FUHUŞ ORANLARINDA MÜSLÜMAN ÜLKE YOK
Dünya genelinde fuhuş oranının en yüksek olduğu ülkeler sıralamasında ilk sırayı Budist nüfuslu Tayland alırken, onu Danimarka, İtalya, Almanya, Fransa, Norveç, Belçika, İspanya, Birleşik Krallık ve Finlandiya gibi Hristiyan kimliğiyle öne çıkan Avrupa ülkeleri takip ediyor.
HIRSIZLIK ORANLARINDA AVRUPA ZİRVEDE
Dünyada hırsızlık oranı en yüksek ülkeler arasında Danimarka, Finlandiya, Avustralya, Kanada, İngiltere, ABD ve İsveç gibi gelişmiş Batı ülkeleri ilk sıralarda bulunuyor.
İlk 10’da yer alan ülkelerin 8’i Hristiyan, biri Hindu, biri Güney Afrika olmak üzere, hiçbir Müslüman ülke bu listeye girmiyor.
CİNAYET ORANLARINDA LATİN AMERİKA ZİRVEDE
Honduras, Venezuela, El Salvador, Guatemala, Jamaika ve Güney Afrika gibi Hristiyan nüfusun yoğun olduğu ülkeler, dünyada en yüksek cinayet oranına sahip ülkeler arasında yer alıyor.
ALKOL VE MADDE BAĞIMLILIĞINDA HRİSTİYAN ÜLKELER İLK SIRADA
Dünyada alkol bağımlılığı oranlarının en yüksek olduğu ülkeler listesinde de tablo değişmiyor.

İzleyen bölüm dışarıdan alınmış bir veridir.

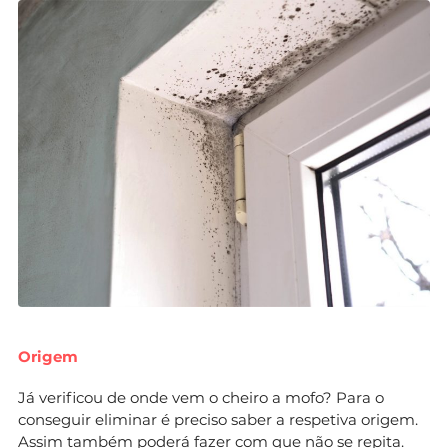
Origem
Já verificou de onde vem o cheiro a mofo? Para o
conseguir eliminar é preciso saber a respetiva origem.
Assim também poderá fazer com que não se repita.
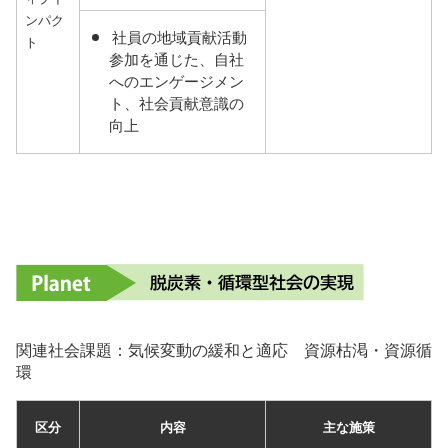
ンパク
社員の地域貢献活動
ト
参加を通じた、自社
へのエンゲージメン
ト、社会貢献意識の
向上
関連社会課題：気候変動の緩和と適応
資源枯渇・資源循
環
区分
内容
主な施策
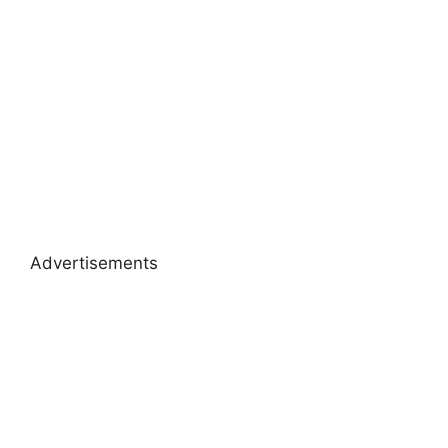
Advertisements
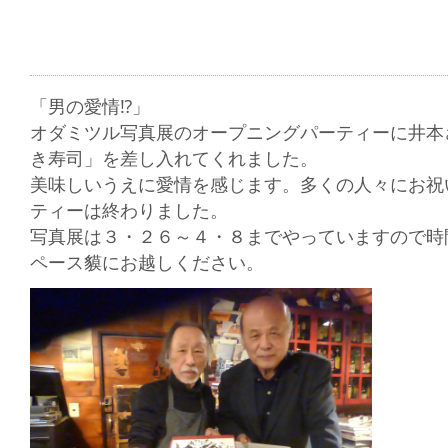
「男の愛情⁉」
オダミツル写真展のオープニングパーティーに井本
き寿司」を差し入れてくれました。
美味しいうえに愛情を感じます。多くの人々にお祝
ティーは終わりました。
写真展は３・２６～４・８までやっていますので時
ペース貘にお越しください。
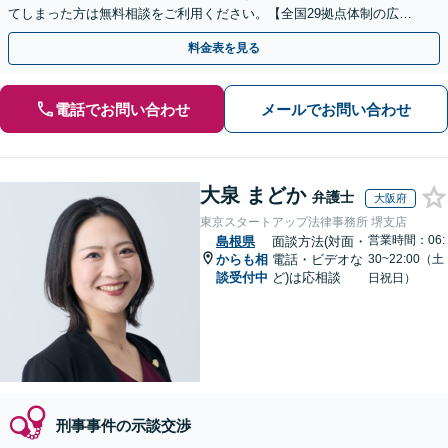
てしまった方は無料相談をご利用ください。【全国29拠点体制の広域
対応】【弁護士待機中/当日中の電話相談可(予約制)】
料金表を見る
電話でお問い合わせ
メールでお問い合わせ
大泉 まどか
弁護士
大阪府
東京スタートアップ法律事務所 堺支店
営業時間：06:
島根県
面談方法(対面・
からも相
電話・ビデオな
30~22:00（土
談受付中
ど)は応相談
日祝日）
刑事事件の示談交渉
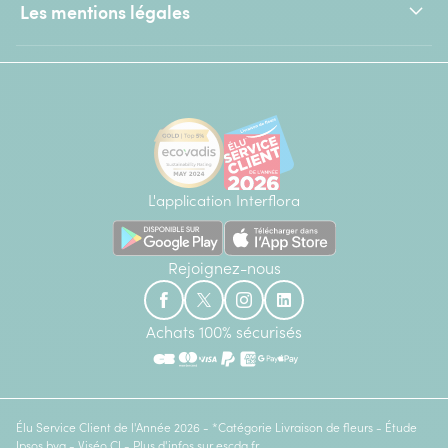
Les mentions légales
L'application Interflora
Rejoignez-nous
Achats 100% sécurisés
Élu Service Client de l'Année 2026 - *Catégorie Livraison de fleurs - Étude
Ipsos bva - Viséo CI - Plus d'infos sur
escda.fr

Moldova, Belarus, Litvanya, Rusya, Çekya, Ukrayna, Romanya ve Avustralya gibi tamamı Hristiyan ülkeler bu alanda başı çekiyor.
İslam coğrafyasında alkolün dinen yasak oluşu, bu konuda toplumları koruyan en güçlü etkenlerden biri olarak öne çıkıyor.
UYUŞTURUCU KARTELLERİ VE ÇETELER HRİSTİYAN ÜLKELERDEN ÇIKIYOR
Dünyanın en tehlikeli çeteleri arasında yer alan Yakuza (dinsiz), Wah Sing, Jamaica Posse, Aryan Brotherhood gibi örgütlerin tamamı Müslüman olmayan ülkelerde faaliyet gösteriyor.
Aynı şekilde, Pablo Escobar, Joaquín “El Chapo” Guzmán, Griselda Blanco gibi ünlü uyuşturucu baronlarının tamamı Hristiyan kökenli ülkelerden geliyor.
TARİHİN EN BÜYÜK KATLİAMLARINI KİM YAPTI?
Tarih boyunca yaşanan büyük insanlık suçlarının da Müslümanlarla ilgisi bulunmuyor.
Birinci ve İkinci Dünya Savaşlarını başlatanlar Müslüman değildi.
Hiroşima ve Nagazaki’ye atom bombalarını atanlar Müslüman değildi.
Afrika’da milyonlarca insanı köleleştiren, Kızılderilileri katledenler Müslüman değildi.
Tüm bu örnekler, “şiddet ve terörün kaynağı İslam’dır” iddiasını tarihsel ve istatistiksel olarak çürüten en net göstergelerden biri olarak öne çıkıyor.
“TERÖR” TANIMINDAKİ ÇİFTE STANDART
Bugün dünyada “terör” kelimesinin anlamı, failin kimliğine göre değişiyor.
Eğer bir saldırıyı Müslüman olmayan biri yaparsa bu genellikle “bireysel suç” olarak adlandırılıyor; aynı eylemi bir Müslüman gerçekleştirdiğinde ise doğrudan “terör” etiketiyle anılıyor.
Bu çifte standart, küresel medyada bilinçli biçimde sürdürülüyor ve İslam’a yönelik önyargıların beslenmesine neden oluyor.
İslam, adalet, merhamet ve barış dini olarak milyonlarca insanın hayatına yön verirken;
dünyada suç, yozlaşma ve şiddetin merkezi, İslam ülkeleri değil, tam tersine Batı dünyasıdır.